Description of key information

The acute toxicity of the test item to the aquatic algae Scenedesmus subspicatus was determined after 72 h of exposure and showed an ErC10 of 1.6 mg/L and an ErC50 of 10.0 mg/L. Measured cell density was used to calculate a NOEC of 0.32 mg/L.

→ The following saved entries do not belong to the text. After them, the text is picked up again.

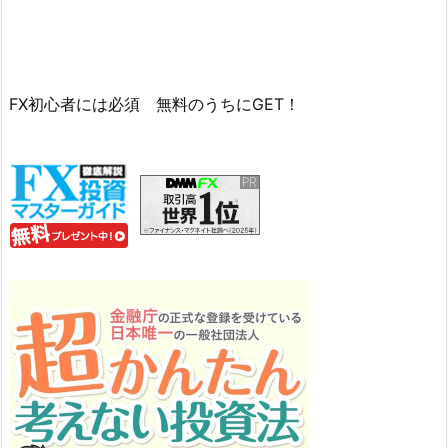
FX初心者には必須 無料のうちにGET！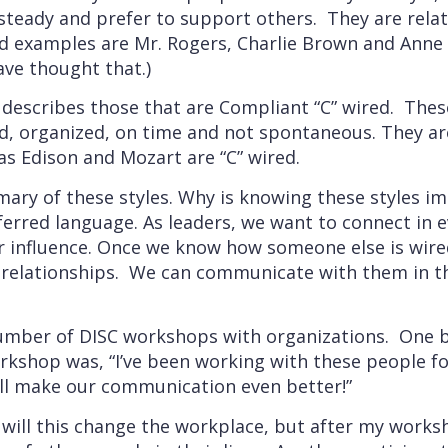
steady and prefer to support others. They are rela
d examples are Mr. Rogers, Charlie Brown and Anne S
ave thought that.)
 describes those that are Compliant “C” wired. Thes
ted, organized, on time and not spontaneous. They a
as Edison and Mozart are “C” wired.
mary of these styles. Why is knowing these styles i
ferred language. As leaders, we want to connect in e
r influence. Once we know how someone else is wire
relationships. We can communicate with them in t
a number of DISC workshops with organizations. One 
rkshop was, “I’ve been working with these people f
ill make our communication even better!”
ly will this change the workplace, but after my works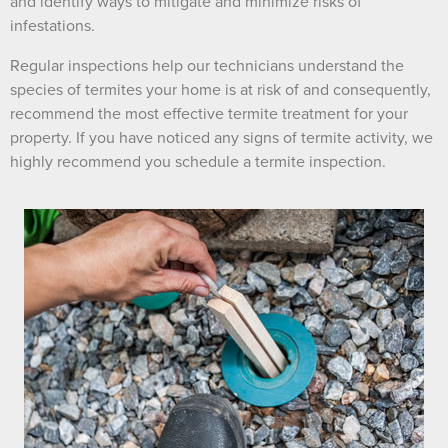
and identify ways to mitigate and minimize risks of
infestations.
Regular inspections help our technicians understand the
species of termites your home is at risk of and consequently,
recommend the most effective termite treatment for your
property. If you have noticed any signs of termite activity, we
highly recommend you schedule a termite inspection.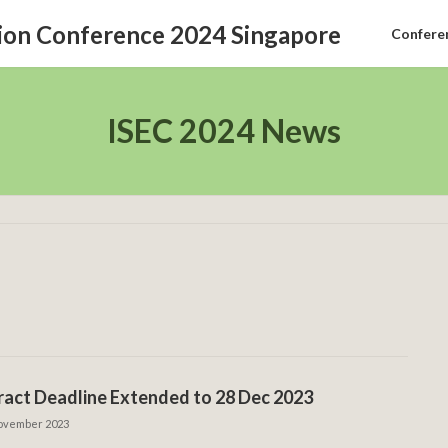
Confere
ISEC 2024 News
act Deadline Extended to 28 Dec 2023
ovember 2023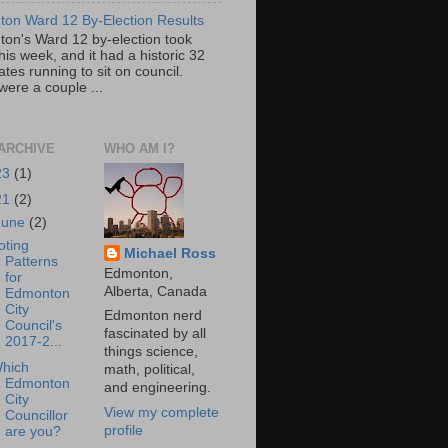
on Ward 12 By-Election Results
on's Ward 12 by-election took
his week, and it had a historic 32
tes running to sit on council.
were a couple ...
ARCHIVE
WHO AM I?
23
(1)
21
(2)
June
(2)
oting
Michael Ross
Patterns
Edmonton,
for
Alberta, Canada
Edmonton
City
Edmonton nerd
Council's
fascinated by all
2017-2...
things science,
hich
math, political,
Edmonton
and engineering.
City
View my complete
Councillor
profile
are you?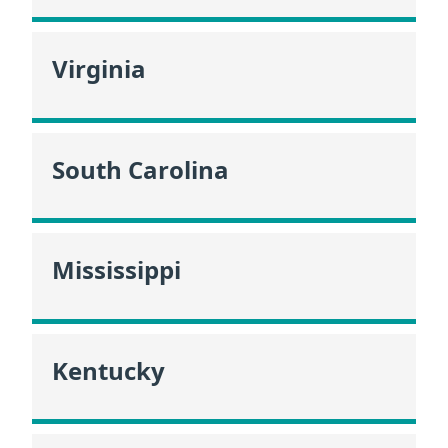
Virginia
South Carolina
Mississippi
Kentucky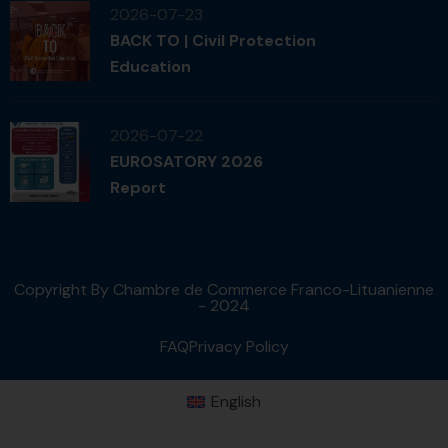
2026-07-23
BACK TO | Civil Protection
Education
2026-07-22
EUROSATORY 2026
Report
Copyright By Chambre de Commerce Franco-Lituanienne
- 2024
FAQ
Privacy Policy
English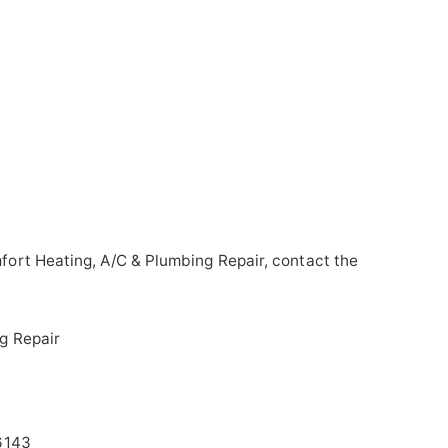
ort Heating, A/C & Plumbing Repair, contact the
g Repair
6143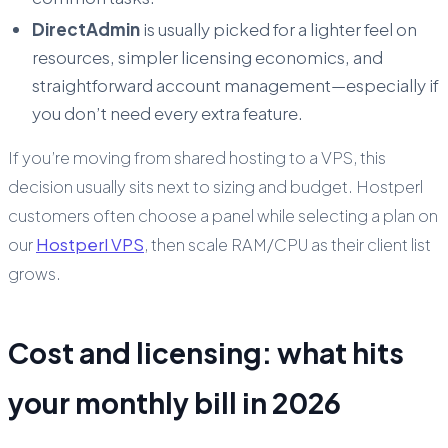
DirectAdmin
is usually picked for a lighter feel on
resources, simpler licensing economics, and
straightforward account management—especially if
you don’t need every extra feature.
If you’re moving from shared hosting to a VPS, this
decision usually sits next to sizing and budget. Hostperl
customers often choose a panel while selecting a plan on
our
Hostperl VPS
, then scale RAM/CPU as their client list
grows.
Cost and licensing: what hits
your monthly bill in 2026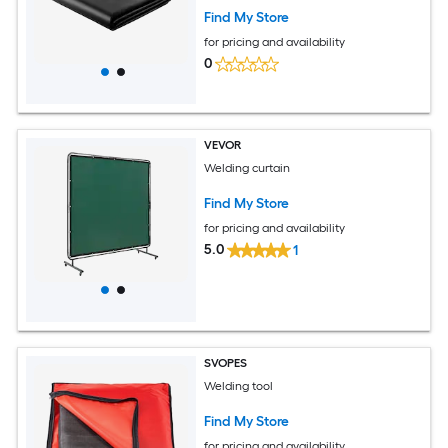
Flame Retardant Fireproof Insulation
Find My Store
Mat with Metal Grommets
for pricing and availability
0
VEVOR
Welding curtain
Find My Store
for pricing and availability
5.0
1
SVOPES
Welding tool
Find My Store
for pricing and availability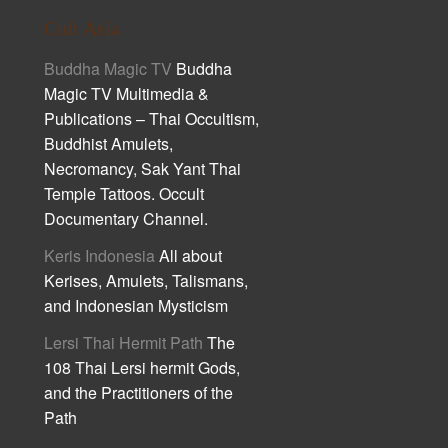
Cult Asia
Buddha Magic TV
Buddha
Magic TV Multimedia &
Publications – Thai Occultism,
Buddhist Amulets,
Necromancy, Sak Yant Thai
Temple Tattoos. Occult
Documentary Channel.
Keris Indonesia
All about
Kerises, Amulets, Talismans,
and Indonesian Mysticism
Lersi Thai Hermit Path
The
108 Thai Lersi hermit Gods,
and the Practitioners of the
Path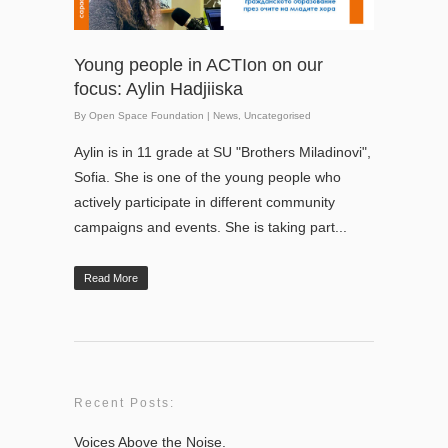
Young people in ACTIon on our
focus: Aylin Hadjiiska
By
Open Space Foundation
|
News
,
Uncategorised
Aylin is in 11 grade at SU "Brothers Miladinovi",
Sofia. She is one of the young people who
actively participate in different community
campaigns and events. She is taking part...
Read More
Recent Posts:
Voices Above the Noise.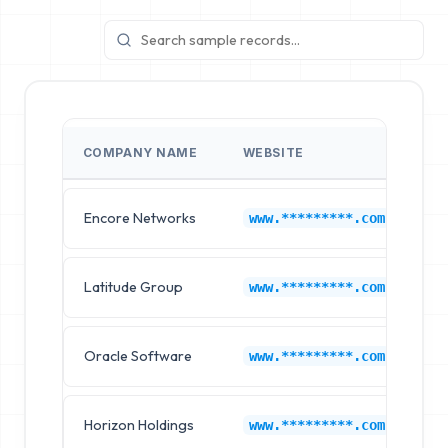
COMPANY NAME
WEBSITE
I
Encore Networks
Ca
www.*********.com
Latitude Group
Ca
www.*********.com
Oracle Software
Ca
www.*********.com
Horizon Holdings
Ca
www.*********.com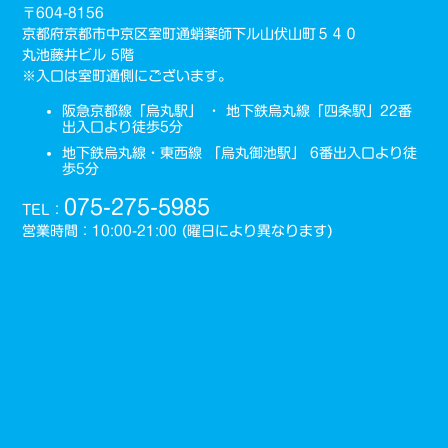
〒604-8156
京都府京都市中京区室町通蛸薬師下ル山伏山町５４０
丸池藤井ビル 5階
※入口は室町通側にございます。
阪急京都線「烏丸駅」 ・ 地下鉄烏丸線「四条駅」22番
出入口より徒歩5分
地下鉄烏丸線・東西線 「烏丸御池駅」 6番出入口より徒
歩5分
075-275-5985
TEL：
営業時間：10:00-21:00 (曜日により異なります)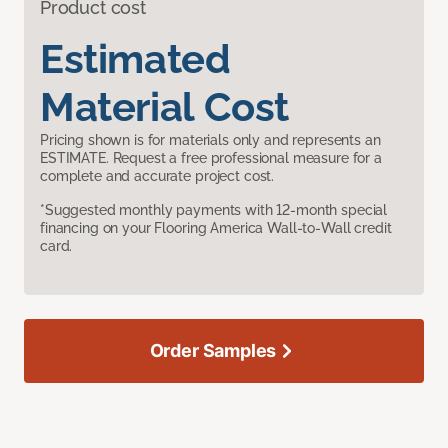
Product cost
Estimated
Material Cost
Pricing shown is for materials only and represents an
ESTIMATE. Request a free professional measure for a
complete and accurate project cost.
*Suggested monthly payments with 12-month special
financing on your Flooring America Wall-to-Wall credit
card.
Order Samples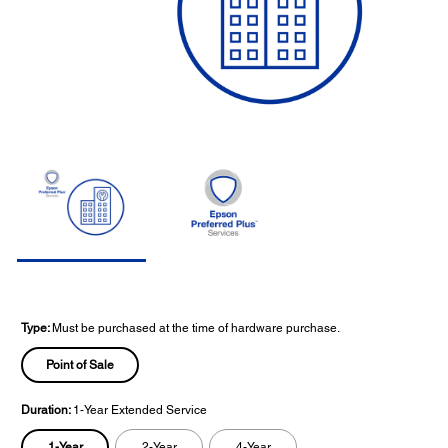
Type:
Must be purchased at the time of hardware purchase.
Point of Sale
Duration:
1-Year Extended Service
1-Year
2-Year
4-Year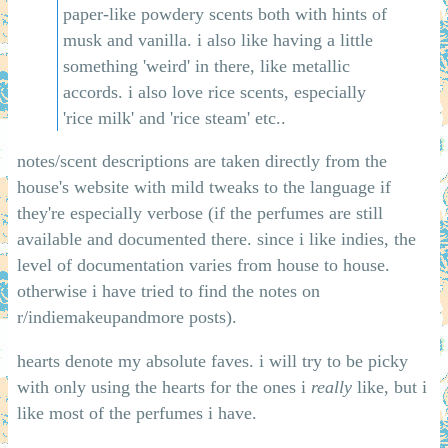
paper-like powdery scents both with hints of
musk and vanilla. i also like having a little
something 'weird' in there, like metallic
accords. i also love rice scents, especially
'rice milk' and 'rice steam' etc..
notes/scent descriptions are taken directly from the
house's website with mild tweaks to the language if
they're especially verbose (if the perfumes are still
available and documented there. since i like indies, the
level of documentation varies from house to house.
otherwise i have tried to find the notes on
r/indiemakeupandmore posts).
hearts denote my absolute faves. i will try to be picky
with only using the hearts for the ones i
really
like, but i
like most of the perfumes i have.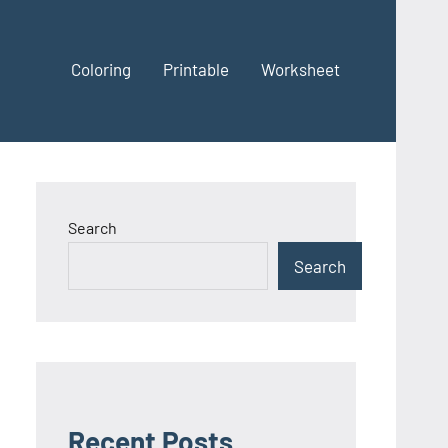
Coloring
Printable
Worksheet
Search
Search
Recent Posts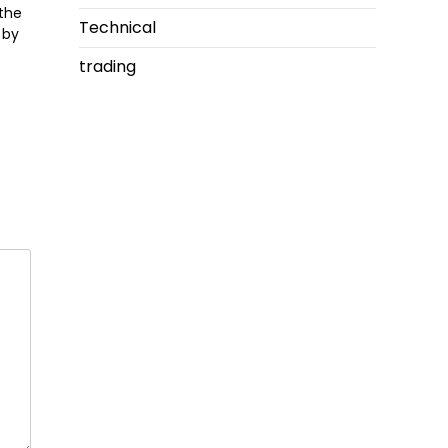
 the
Technical
 by
trading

Key value for chemical safety assessment

EC50 for freshwater algae:
10 mg/L
EC10 or NOEC for freshwater algae:
0.32 mg/L

Additional information

The study was performed according to EU Method C.3 'Algal Inhibition Test', which is equivalent to OECD Guideline for Testing of Chemicals No. 201 'Alga Growth Inhibition Test'. Exponentially growing algae cells of Scenedesmus subspicatuswere exposed to the test item under static conditions for 72 h to a range of concentration, nominally 0.32, 1.0, 3.16, 10.0, 31.6 mg/L. Auxiliary used to prepare the test media was an ultrasonic bath. The cell densities were measured at 24 hour intervals. Growth rate and inhibition of growth rate after 72 h were measured relative to control culture grown under identical conditions. The results are expressed in terms of nominal concentrations and a 72h-ErC10 = 1.6 mg/L and a 72h-ErC50 = 10.0 mg/L were determined. Additionally, the cell density was used to calculate a No Observed Effect Concentration (NOEC) and a Lowest Observed Effect Concentration (LOEC) according to Dunnett test. The NOEC was calculated to be 0.32 mg/L and the LOEC was calculated to be 1.0 mg/L. This toxicity study is classified as acceptable and can be used for assessment.